▸ **WORK TO COMPLETE**
How many lines of the records below contain the word "province", matching its case? Reply with the number alone.

▸ **SOURCE DATA**
□ □ □

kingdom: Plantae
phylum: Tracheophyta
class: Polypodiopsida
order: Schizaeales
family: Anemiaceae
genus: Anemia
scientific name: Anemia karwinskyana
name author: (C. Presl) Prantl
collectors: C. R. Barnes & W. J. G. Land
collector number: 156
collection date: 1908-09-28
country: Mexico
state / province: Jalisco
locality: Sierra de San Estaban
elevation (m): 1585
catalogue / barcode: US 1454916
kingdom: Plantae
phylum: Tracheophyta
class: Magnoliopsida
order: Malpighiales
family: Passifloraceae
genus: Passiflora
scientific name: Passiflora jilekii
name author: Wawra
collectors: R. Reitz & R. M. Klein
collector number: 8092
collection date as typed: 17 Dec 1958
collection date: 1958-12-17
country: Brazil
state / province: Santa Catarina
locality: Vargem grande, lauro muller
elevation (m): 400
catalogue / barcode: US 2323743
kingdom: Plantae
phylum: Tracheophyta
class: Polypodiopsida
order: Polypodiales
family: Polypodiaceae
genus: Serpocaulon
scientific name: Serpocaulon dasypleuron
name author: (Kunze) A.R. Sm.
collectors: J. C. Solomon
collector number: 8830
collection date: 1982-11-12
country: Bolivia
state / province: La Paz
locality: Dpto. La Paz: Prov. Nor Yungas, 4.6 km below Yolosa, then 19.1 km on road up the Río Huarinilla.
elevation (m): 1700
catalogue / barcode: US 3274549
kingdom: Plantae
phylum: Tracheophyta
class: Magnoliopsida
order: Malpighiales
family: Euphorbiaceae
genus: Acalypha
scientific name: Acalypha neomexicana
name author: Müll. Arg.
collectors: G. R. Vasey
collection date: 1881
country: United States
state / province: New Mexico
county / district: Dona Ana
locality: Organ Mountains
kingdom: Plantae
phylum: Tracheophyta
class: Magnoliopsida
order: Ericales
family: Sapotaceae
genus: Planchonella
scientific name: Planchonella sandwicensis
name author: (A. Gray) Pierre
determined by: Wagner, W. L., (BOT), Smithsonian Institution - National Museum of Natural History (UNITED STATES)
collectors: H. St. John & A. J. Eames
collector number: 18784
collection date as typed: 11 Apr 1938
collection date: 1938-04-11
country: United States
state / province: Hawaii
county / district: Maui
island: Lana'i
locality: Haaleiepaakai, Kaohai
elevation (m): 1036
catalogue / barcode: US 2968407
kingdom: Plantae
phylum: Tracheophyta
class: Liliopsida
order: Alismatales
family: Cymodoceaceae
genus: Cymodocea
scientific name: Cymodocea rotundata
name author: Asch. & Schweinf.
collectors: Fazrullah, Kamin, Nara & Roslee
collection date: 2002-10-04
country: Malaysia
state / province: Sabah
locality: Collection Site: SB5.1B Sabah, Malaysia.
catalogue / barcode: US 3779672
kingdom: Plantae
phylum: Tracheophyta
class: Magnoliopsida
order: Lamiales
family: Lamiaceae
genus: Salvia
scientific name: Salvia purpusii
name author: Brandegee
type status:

□ □ □

▸ **COMPLETE OUTPUT**
6